Diabetic retinopathy is a potentially blinding complication of diabetes that damages the eye's retina. It effects half of all Americans diagnosed with diabetes.
At first, you may notice no change in your vision, but don't let diabetic retinopathy fool you. The condition could get worse over the years and threaten your vision. With timely treatment, 90% of those with advanced diabetic retinopathy can be saved from blindness.
Since we consider most eye conditions to be a reflection of the health of the whole body, lifestyle choices and diet can play a major factor in cultivating and maintaining good vision. Below are some recommendations:
- Learn about maintaining retinal health - sugar conditions
- Healthy eye support. Detailed recommendations for healthy vision.
- Make your own fresh, organic, juice daily. Our retinal sugar support recipe is some combination of: ginger, garlic, asparagus, leeks, spinach,
Jerusalem artichokes, parsley, pumpkin, beets, celery, cabbage, carrots, chlorophyll, raspberries (not too much fruit).
See more information on juicing.
- Water Drink 6-8 glasses of purified water daily.
- Eat cold water fish (including mackerel, salmon, sardines) two to three times a week.
- Increase fiber in your diet, and eat meals slowly.
- Take digestive aids (in a natural form) if needed to improve digestion.
- Yoga. Research suggests that 12 minutes of yoga every day
brings about a measurable reductions in inflammation - an issue in diabetic retinopathy.
- Avoid cortisone. This drug elevates blood sugar.
- Manage medications Limit medications you don't really need. Work closely with your doctor and don't change insulin or diabetes-related
medications without consulting your doctor.
However, only 6% of diabetics lose their vision. Blindness is largely preventable if patient and the medical team work together diligently. Prevention relies upon the proper use of medications, daily blood sugar testing, correct lifestyle habits, diet and supplementation.
Certain nutrients such as gymnema sylvestra, vandal sulfate, lutein, zeaxanthin, a number of vitamins & enzymes, and fish oil may help those with diabetic retinopathy and may help to preserve vision.
It is possible to have diabetic retinopathy for a long time before you realize it. In many cases, the symptoms of diabetic retinopathy are not apparent until the retina has been quite damaged and your sight has been compromised.
Symptoms of diabetic retinopathy and its complications may include:
- Blurry or distorted vision
- Difficulty reading
- Eye floaters
- Partial or total vision loss or what feels like a permanent shadow cast across your field of vision
- Eye pain
Causes of Diabetic Retinopathy
- Type I Diabetes (Juvenile Diabetes) develops when the body produces too little insulin. This condition generally starts in childhood.

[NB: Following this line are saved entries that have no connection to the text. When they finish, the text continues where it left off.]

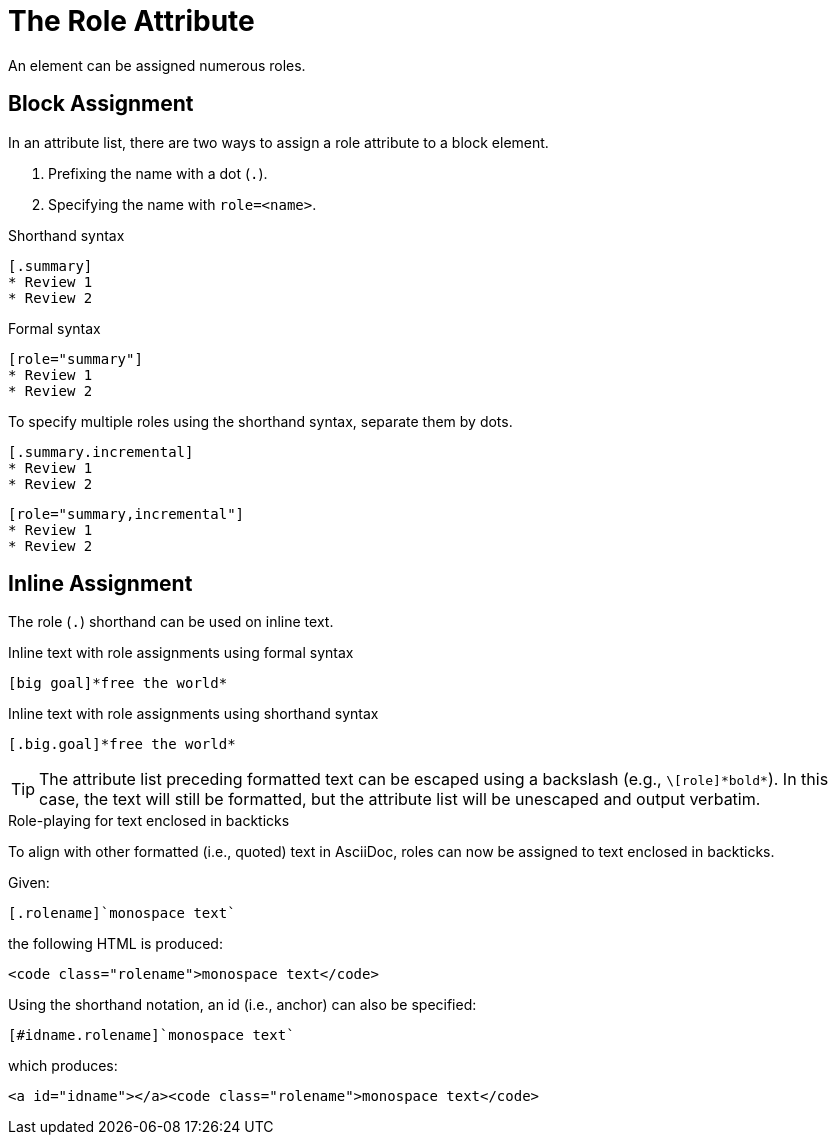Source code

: = The Role Attribute
// directly from um

An element can be assigned numerous roles.

== Block Assignment

In an attribute list, there are two ways to assign a role attribute to a block element.

. Prefixing the name with a dot (`.`).
. Specifying the name with `role=<name>`.

.Shorthand syntax
[source]
----
[.summary]
* Review 1
* Review 2
----

.Formal syntax
[source]
----
[role="summary"]
* Review 1
* Review 2
----

To specify multiple roles using the shorthand syntax, separate them by dots.

[source]
----
[.summary.incremental]
* Review 1
* Review 2
----

[source]
----
[role="summary,incremental"]
* Review 1
* Review 2
----

== Inline Assignment

The role (`.`) shorthand can be used on inline text.

.Inline text with role assignments using formal syntax
[source]
----
[big goal]*free the world*
----

.Inline text with role assignments using shorthand syntax
[source]
----
[.big.goal]*free the world*
----

TIP: The attribute list preceding formatted text can be escaped using a backslash (e.g., `+\[role]*bold*+`).
In this case, the text will still be formatted, but the attribute list will be unescaped and output verbatim.

.Role-playing for text enclosed in backticks
To align with other formatted (i.e., quoted) text in AsciiDoc, roles can now be assigned to text enclosed in backticks.

Given:

```
[.rolename]`monospace text`
```

the following HTML is produced:

```html
<code class="rolename">monospace text</code>
```

Using the shorthand notation, an id (i.e., anchor) can also be specified:

```
[#idname.rolename]`monospace text`
```

which produces:

```html
<a id="idname"></a><code class="rolename">monospace text</code>
```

- Type II Diabetes (Adult-Onset Diabetes) develop over many years, and is caused by the body either not producing enough insulin or not being able to utilize the insulin produced effectively.
- Low serum magnesium in diabetic patients is an risk factor for diabetic retinopathy. See the research.
- Laser Surgery is used to treat macula edema and proliferative retinopathy (advanced diabetic retinopathy). One type of laser treatment is "focal laser treatment", which seals the leaking vessels. Generally, laser surgery is used to stabilize vision, not necessarily to improve it.
The second type of laser surgery is "scatter laser treatment", used for proliferative retinopathy. This treatment shrinks the abnormal blood vessels. Often this can result in side vision loss.
- Vitrectomy is an eye operation performed if you have a lot of blood in the vitreous (back of the eye). It involves removing the cloudy vitreous and replacing it with a salt solution. Early vitrectomy is especially effective in people with insulin-dependent diabetes, who may be at a greater risk of blindness from a hemorrhage into the eye.